# Dogs Paws Getting Packed with Snow



## drjongy (Oct 13, 2003)

I have a Golden that seems to have a lot of problem with snow getting packed into her paws. She won't wear any type of boot. Her hair gets quite long between the toes--do you thing a trimming of the hair will help the situation or made her paws get colder? Any other tips/tricks out there besides dog boots?

Thanks,
Brian


----------



## lynxx69 (Mar 21, 2004)

Trimming the hair our of the paws will take care of the problem for you. Your dog will not have any colder feet because of this.


----------



## Sasha and Abby (May 11, 2004)

Yep... trim it up!!!


----------



## Dick Monson (Aug 12, 2002)

X 2. Usually it's a problem when the temps are near freezing.

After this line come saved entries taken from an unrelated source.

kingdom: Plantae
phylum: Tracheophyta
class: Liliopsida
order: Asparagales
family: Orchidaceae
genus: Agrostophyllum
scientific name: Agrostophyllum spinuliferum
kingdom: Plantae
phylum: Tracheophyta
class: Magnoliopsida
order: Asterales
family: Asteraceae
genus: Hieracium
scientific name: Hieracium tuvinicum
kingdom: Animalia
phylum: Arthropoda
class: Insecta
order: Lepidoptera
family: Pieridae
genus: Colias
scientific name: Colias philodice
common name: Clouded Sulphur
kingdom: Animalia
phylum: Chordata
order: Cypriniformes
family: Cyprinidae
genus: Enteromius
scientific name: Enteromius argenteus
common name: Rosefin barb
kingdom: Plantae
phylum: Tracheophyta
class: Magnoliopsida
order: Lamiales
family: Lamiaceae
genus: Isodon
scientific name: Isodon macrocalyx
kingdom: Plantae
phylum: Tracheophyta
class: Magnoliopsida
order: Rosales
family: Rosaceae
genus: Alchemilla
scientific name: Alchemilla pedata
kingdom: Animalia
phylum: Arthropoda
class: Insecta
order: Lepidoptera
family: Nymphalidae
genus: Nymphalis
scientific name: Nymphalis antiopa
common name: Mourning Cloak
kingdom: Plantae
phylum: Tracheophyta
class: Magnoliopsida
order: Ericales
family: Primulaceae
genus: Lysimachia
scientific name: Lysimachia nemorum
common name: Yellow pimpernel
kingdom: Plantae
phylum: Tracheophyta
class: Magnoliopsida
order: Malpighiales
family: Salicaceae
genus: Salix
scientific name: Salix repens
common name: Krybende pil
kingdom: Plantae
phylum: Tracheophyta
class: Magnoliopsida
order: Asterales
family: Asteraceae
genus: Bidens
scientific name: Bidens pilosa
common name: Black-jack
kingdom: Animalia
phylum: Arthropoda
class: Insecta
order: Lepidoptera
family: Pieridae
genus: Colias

There is a product called mushers wax used by sledders that repells the build up of snowballs too. Seems there was a thread in the dog forum some time ago about this and I think someone was using vasoline for the same thing.


----------



## drjongy (Oct 13, 2003)

Cool, thanks for the replies.


----------



## Duckslayer100 (Apr 7, 2004)

Good to know! My GWP Remy was pretty much walking on ice cubes by the time we got done with hunting last weekend. He didn't like me trying to break out the clumps, so I let him do it himself in the truck. Guess I'll break out the scissors before our Christmas hunt!


----------



## Wes (Aug 1, 2006)

Musher's Secret is the product.


----------